Abstract

Abstract The injection or production of large volumes of fluid into or from a reservoir can result in significant changes to the effective in-situ stress distributions. Field evidence of this has been provided in the past by mapping refracturing treatments in tight gas sands and micro-seismic monitoring of injection wells in water-flooded reservoirs. A poro-elastic model is presented to show how the extent of fracture reorientation can be estimated under different conditions of fluid injection and production. The extent of fracture reorientation is a function of the in-situ stresses, the mechanical properties of the rock and the pore pressure gradients. In reservoirs where the pore pressure gradients are complicated due to multiple injection and production wells, fracture reorientation is sensitive to the net pore-pressure gradients.

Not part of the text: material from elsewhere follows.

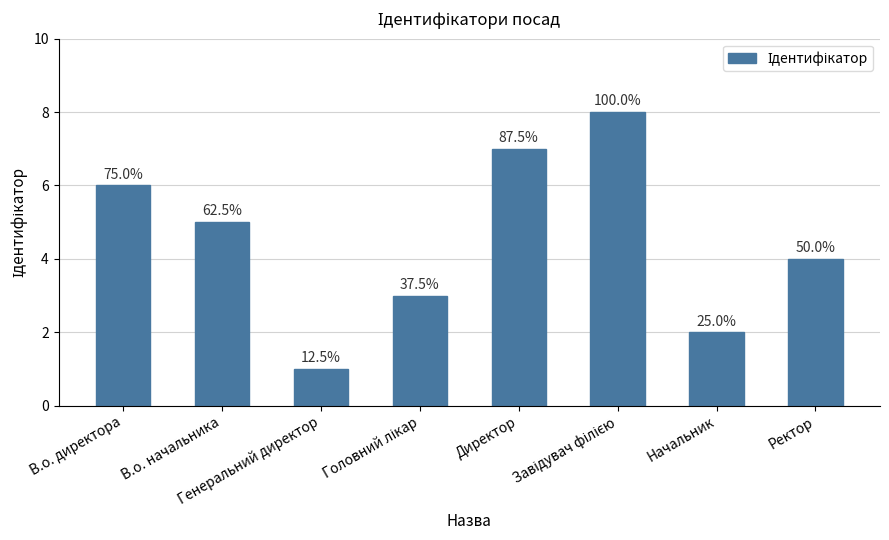

Does the chart contain stacked bars?

No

Fractures tend to reorient themselves towards the injection wells and away from production wells, if the pressure gradients are comparable to the in-situ stress contrast. While far-field principal stress orientations are impacted only by in-situ stresses and pore-pressure gradients, near-wellbore in-situ stress orientation is also impacted by the hoop stress and the wellbore pressure. These can have a significant effect on near-wellbore fracture reorientation. The results of our model are compared with field observations obtained from micro-seismic monitoring of water injection wells. The implications of the results to refracturing operations and candidate well selection are discussed.